Gastrointestinal effects are the most common adverse reactions and occur in 34–61% of acromegalic patients on the immediate-release formulation, including diarrhea (most frequent), loose stools, nausea, abdominal discomfort, and flatulence; 2.6% of patients discontinued because of GI symptoms. With Sandostatin LAR, diarrhea occurred in 35.6%, abdominal pain in 28.7%, and flatulence in 25.3% of acromegalic patients.

Biliary effects: Cholelithiasis and biliary sludge represent a major concern. In acromegalic patients receiving long-term octreotide injection, 63% developed biliary tract abnormalities (27% gallstones, 24% sludge); the cumulative incidence of stones or sludge reached 52% after 12 months. Most cases are asymptomatic; baseline and periodic ultrasound monitoring is recommended.

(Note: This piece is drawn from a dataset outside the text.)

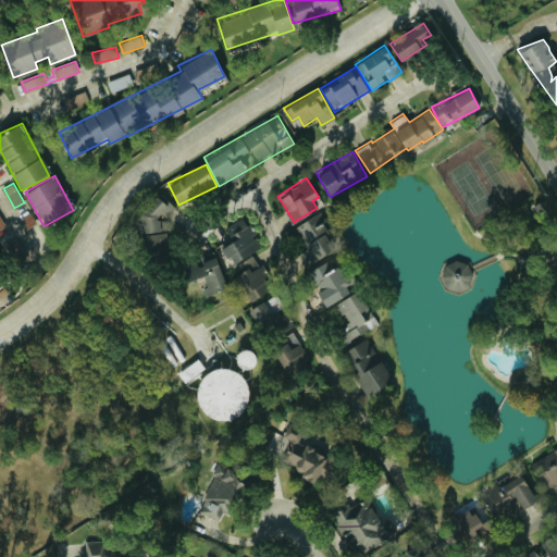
[(174,206),(160,192),(136,215),(148,227),(138,237),(156,256),(172,239),(157,223),(174,206)]
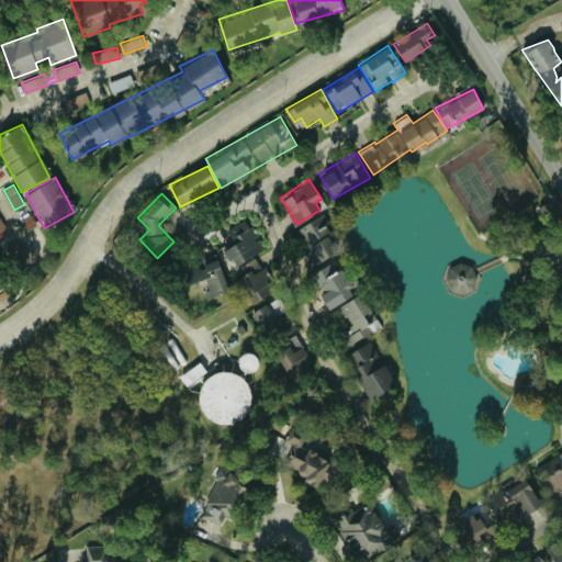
[(338,249),(326,232),(332,229),(322,213),(296,229),(310,250),(302,255),(310,268),(338,249)]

Glucose metabolism: Octreotide inhibits both insulin and glucagon secretion. Hyperglycemia occurred in approximately 16% and hypoglycemia in 3% of acromegalic patients in registration trials; overt diabetes mellitus may emerge with prolonged therapy. Glucose monitoring and antidiabetic dose adjustment are required, particularly in existing diabetics.

Cardiovascular: Sinus bradycardia (heart rate below 50 bpm) developed in 25% of acromegalic patients in LAR trials; cardiac conduction abnormalities in 10%. Complete atrioventricular block has been reported with IV octreotide during surgical procedures; cardiac monitoring is advised for IV administration. Additive bradycardia may occur with concurrent beta-blockers; dose adjustment may be needed.

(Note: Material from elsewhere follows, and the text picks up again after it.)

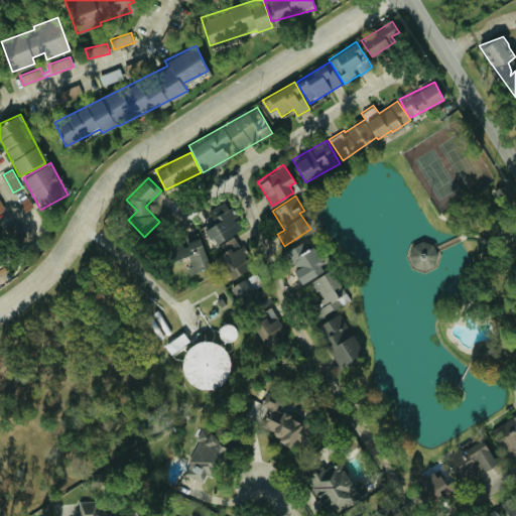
[(25,211),(34,206),(29,197),(20,202),(25,211)]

Thyroid: TSH suppression occurs; biochemical hypothyroidism developed in 12% of patients on injectable octreotide in trials, and 4% required thyroid replacement therapy. Baseline and periodic thyroid function tests are recommended during chronic therapy.

Steatorrhea and fat malabsorption: Reversible inhibition of pancreatic enzyme and bile acid secretion may cause steatorrhea, loose stools, and fat-soluble vitamin malabsorption; depressed vitamin B12 levels have been documented and monitoring is advised. Pancreatitis has been reported in post-marketing surveillance.

Anaphylactoid reactions and injection-site reactions have been reported. Contraindication: hypersensitivity to octreotide or any excipient. No black-box warning appears on the current FDA label for octreotide injection or LAR.